Material provided: Begin

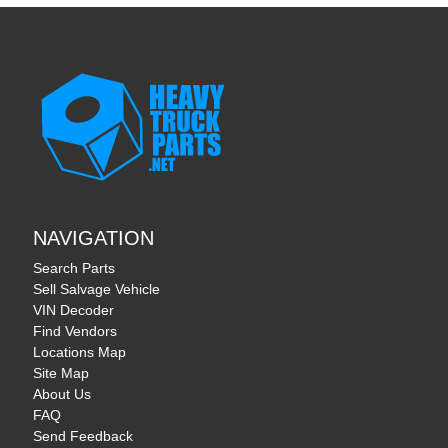
NAVIGATION
Search Parts
Sell Salvage Vehicle
VIN Decoder
Find Vendors
Locations Map
Site Map
About Us
FAQ
Send Feedback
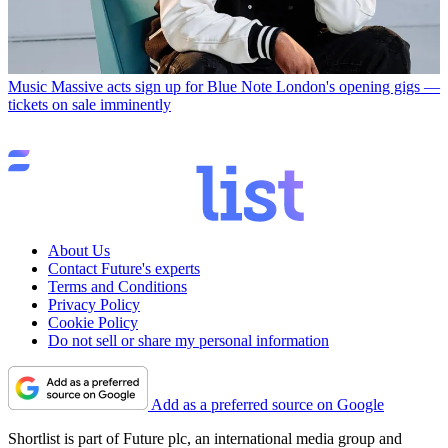
Music
Massive acts sign up for Blue Note London's opening gigs —
tickets on sale imminently
About Us
Contact Future's experts
Terms and Conditions
Privacy Policy
Cookie Policy
Do not sell or share my personal information
Add as a preferred source on Google
Shortlist is part of Future plc, an international media group and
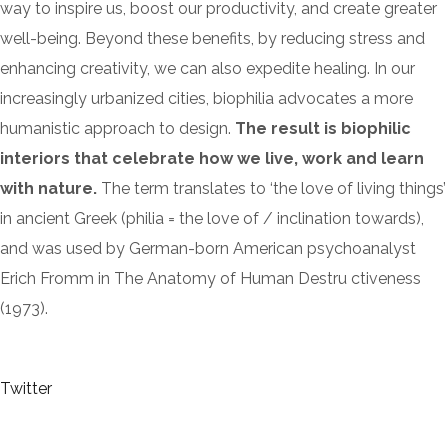
way to inspire us, boost our productivity, and create greater
well-being. Beyond these benefits, by reducing stress and
enhancing creativity, we can also expedite healing. In our
increasingly urbanized cities, biophilia advocates a more
humanistic approach to design.
The result is biophilic
interiors that celebrate how we live, work and learn
with nature.
The term translates to ‘the love of living things’
in ancient Greek (philia = the love of / inclination towards),
and was used by German-born American psychoanalyst
Erich Fromm in The Anatomy of Human Destru ctiveness
(1973).
Twitter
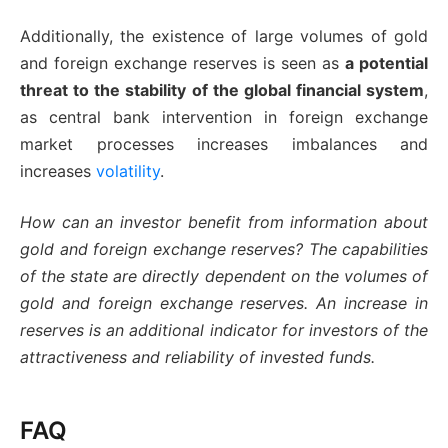
Additionally, the existence of large volumes of gold
and foreign exchange reserves is seen as
a potential
threat to the stability of the global financial system
,
as central bank intervention in foreign exchange
market processes increases imbalances and
increases
volatility
.
How can an investor benefit from information about
gold and foreign exchange reserves? The capabilities
of the state are directly dependent on the volumes of
gold and foreign exchange reserves. An increase in
reserves is an additional indicator for investors of the
attractiveness and reliability of invested funds.
FAQ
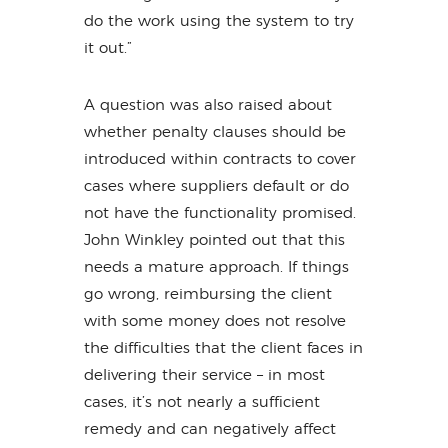
do the work using the system to try
it out.”
A question was also raised about
whether penalty clauses should be
introduced within contracts to cover
cases where suppliers default or do
not have the functionality promised.
John Winkley pointed out that this
needs a mature approach. If things
go wrong, reimbursing the client
with some money does not resolve
the difficulties that the client faces in
delivering their service – in most
cases, it’s not nearly a sufficient
remedy and can negatively affect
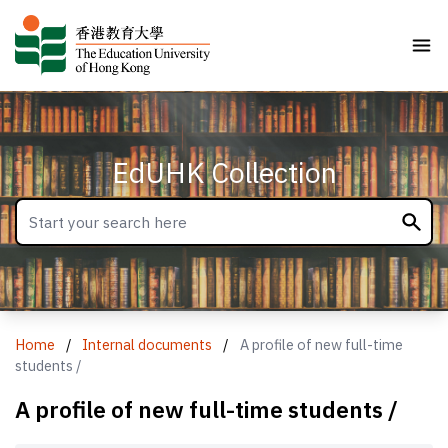
EdUHK Collection
Home
/
Internal documents
/
A profile of new full-time
students /
A profile of new full-time students /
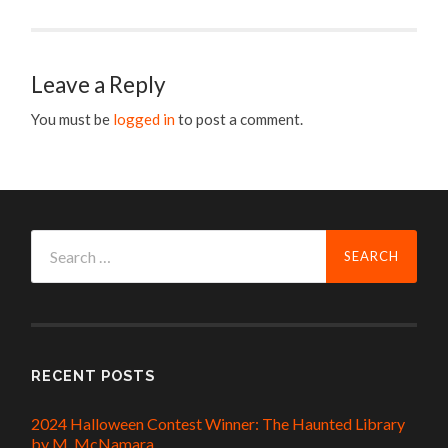
Leave a Reply
You must be
logged in
to post a comment.
Search
for:
RECENT POSTS
2024 Halloween Contest Winner: The Haunted Library
by M. McNamara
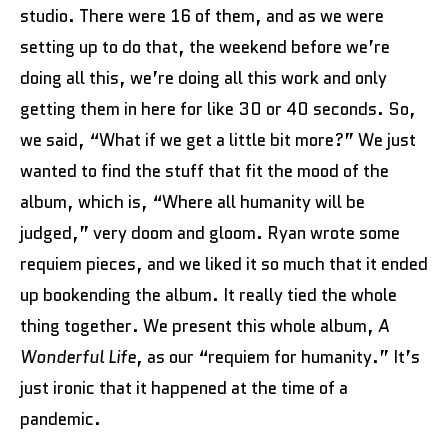
studio. There were 16 of them, and as we were
setting up to do that, the weekend before we’re
doing all this, we’re doing all this work and only
getting them in here for like 30 or 40 seconds. So,
we said, “What if we get a little bit more?” We just
wanted to find the stuff that fit the mood of the
album, which is, “Where all humanity will be
judged,” very doom and gloom. Ryan wrote some
requiem pieces, and we liked it so much that it ended
up bookending the album. It really tied the whole
thing together. We present this whole album,
A
Wonderful Life
, as our “requiem for humanity.” It’s
just ironic that it happened at the time of a
pandemic.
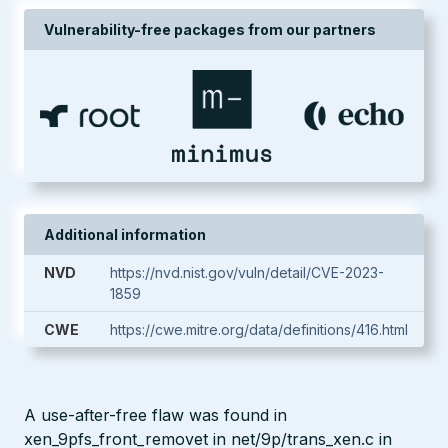
Vulnerability-free packages from our partners
Additional information
NVD
https://nvd.nist.gov/vuln/detail/CVE-2023-
1859
CWE
https://cwe.mitre.org/data/definitions/416.html
A use-after-free flaw was found in
xen_9pfs_front_removet in net/9p/trans_xen.c in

Material provided: End

> Task requirements
Each line above that contains the word "full" must be copied.

> Solution to this exercise
A profile of new full-time
A profile of new full-time students /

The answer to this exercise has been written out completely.